- Born: 1970 (age 55–56) Czechoslovakia

Academic background
- Alma mater: Charles University (BS) California State University (BA) University of Washington (MA, PhD)
- Thesis: A matter of speaking: Racism, gender and social deviance in the politics of the “Gypsy question” in communist Czechoslovakia, 1945–1989 (2002)
- Doctoral advisor: James Ramon Felak
- Other advisors: Uta G. Poiger Suzanne Lebsock

Academic work
- Discipline: Sociology
- Sub-discipline: Gender studies, LGBT+ studies
- Institutions: Charles University

= Věra Sokolová =

Czech anthropologist, university educator, feminist

Věra Sokolová (born 1970) is a Czech academic who specializes in gender studies and specifically focuses on identity policy and the construction of sexuality from a historical and social perspective, evaluating the power, structuring and defining of sexuality to transcend binary boundaries. She is the chair of the Department of Gender Studies at Charles University in Prague. She is the co-managing editor of Gender and Generation, along with Kateřina Kolářová.

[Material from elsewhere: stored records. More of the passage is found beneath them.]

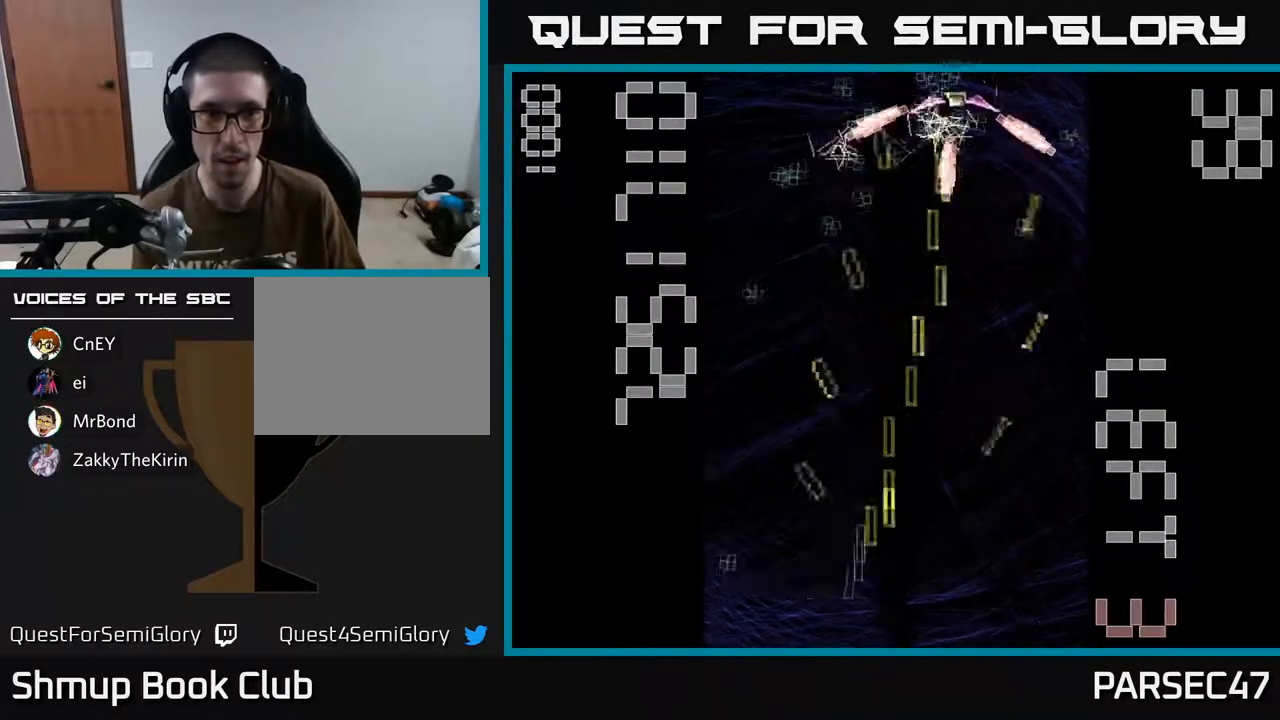
{"buttons": ["R2", "DPAD_RIGHT"], "events": [[183, "DPAD_LEFT", "up"], [217, "DPAD_RIGHT", "down"]]}
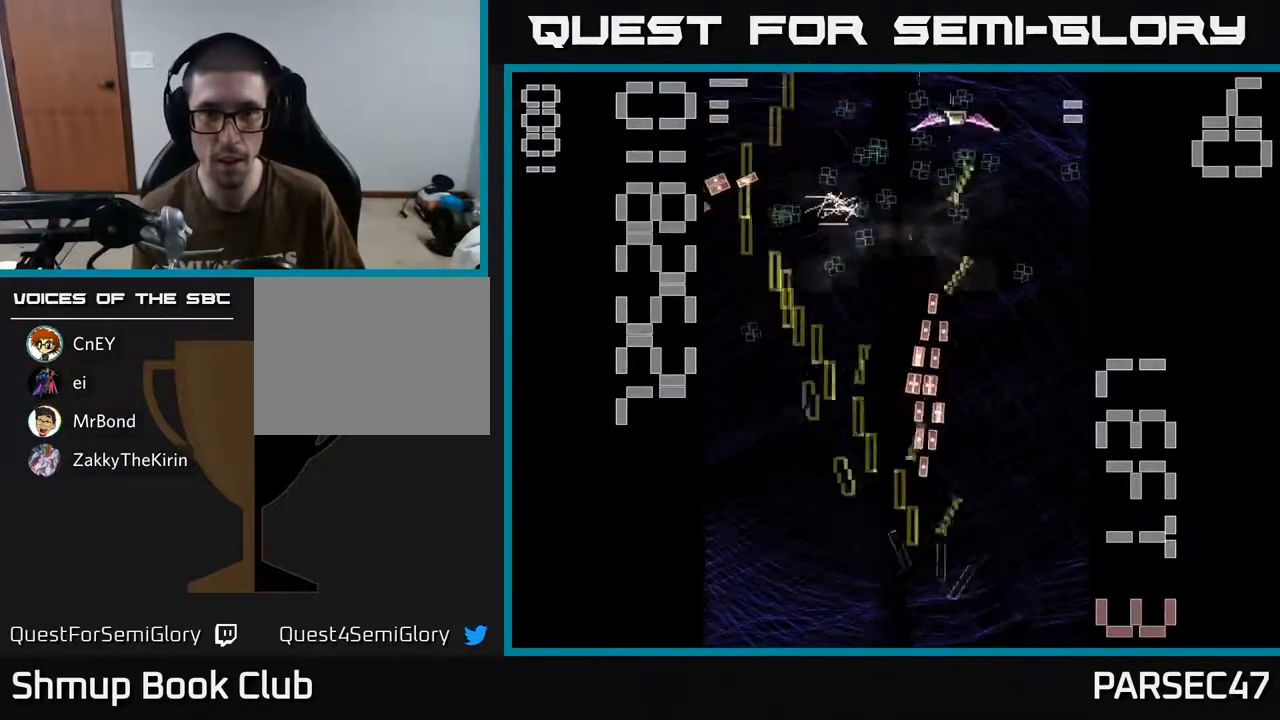
{"buttons": ["X", "R2", "DPAD_UP", "DPAD_LEFT"], "events": [[33, "X", "down"], [150, "DPAD_UP", "down"], [167, "DPAD_RIGHT", "up"], [450, "DPAD_LEFT", "down"]]}
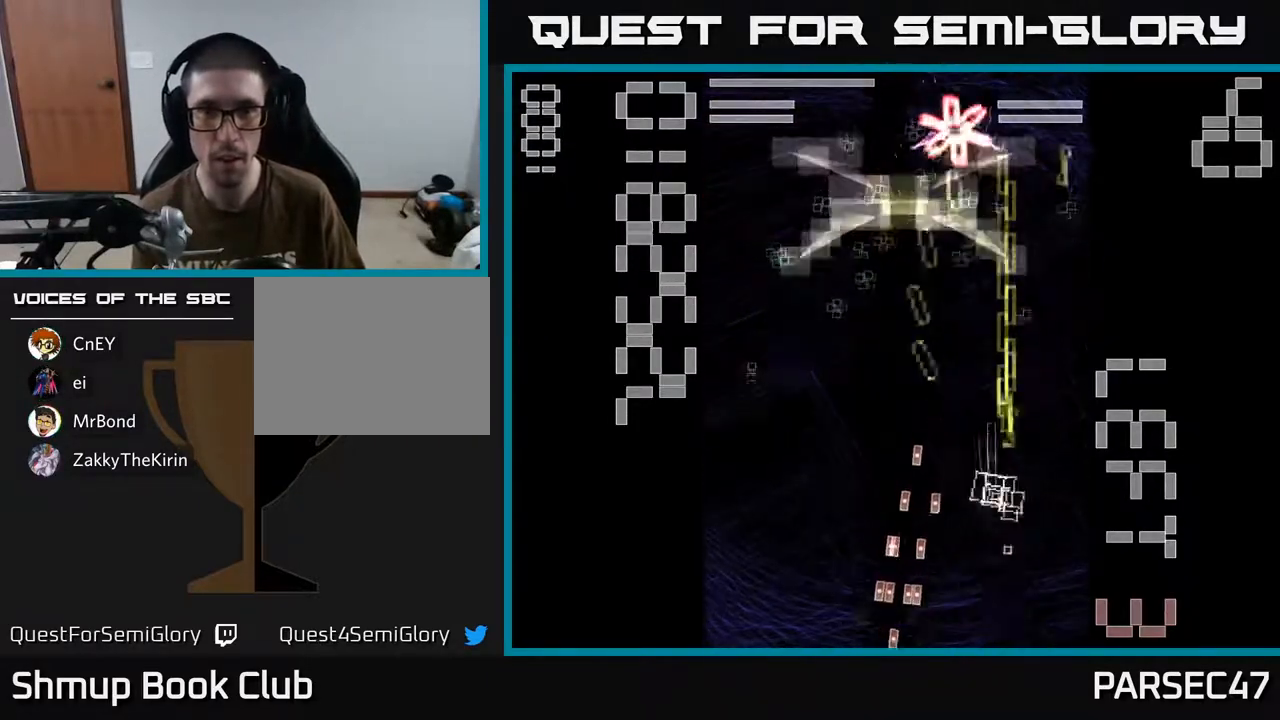
{"buttons": ["R2", "DPAD_DOWN", "DPAD_LEFT"], "events": [[100, "X", "up"], [117, "DPAD_LEFT", "up"], [300, "DPAD_RIGHT", "down"], [333, "DPAD_UP", "up"], [400, "DPAD_DOWN", "down"], [400, "DPAD_RIGHT", "up"], [433, "DPAD_LEFT", "down"]]}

==Early life and education==
Věra Sokolová was born in Czechoslovakia in 1970. She earned a Bachelor of Science degree in geography at Charles University in 1992, before continuing her studies in the United States at California State University in Sacramento. In the U.S., she studied history and cultural anthropology. After graduating summa cum laude with a Bachelor of Arts degree in history in 1994, she completed a master's degree (1996) and a PhD in history at the University of Washington (2002). Her dissertation was titled "A matter of speaking: Racism, gender, and social deviance in the politics of the “Gypsy question” in communist Czechoslovakia, 1945–1989." Sokolová's doctoral advisor was James Ramon Felak. Other academic advisors included Uta G. Poiger and Suzanne Lebsock.

== Career ==
Sokolová was one of the pioneering academics of gender studies in the Czech Republic, beginning to teach the subject before it was an accredited field in the country. She inaugurated the Queer Studies course in the arts faculty of Charles University in 2001. Since 2003 she has been the chair of the Department of Gender Studies in the Humanities Faculty of Charles University and is the co-managing editor of the academic journal Gender and Generation of the department. She has lectured abroad at the New School University in New York City, University of Maryland, Baltimore, and the University of Washington. She also is a member of the Czech Republics Government Council's Committee for Sexual Minorities.

=== Research ===
Sokolová's research interests lie in the development of the idea of gender and its historic constructs in society. She has studied the history of the discipline, as it moved from women's studies, to feminist studies, and finally gender studies and is interested in the way that the definition of gender effects power relationships in society. She has evaluated how feminist movements were different in Western and socialist countries, in that rather than a political movement, the state took over the mechanisms to modernize women's status in the East. She has analyzed the impact of the development of ethnic and gender studies on governmental policy. For example, under communism, Roma ethnic groups were treated as deviant, but launching programs to reignite the study of the Romani people's ethnicity in the 1970s amplified their differences and escalated discrimination in society. In her studies on policy, Sokolová has shown that officials arbitrarily applied policy, based on ethnicity and gender. During the state socialist period, the national policy to increase births did not allow Czech and Slovak women to have abortions. Simultaneously a policy of forced sterilization was implemented on Romani women in an effort to correct falling birth rates among Czech and Slovak women.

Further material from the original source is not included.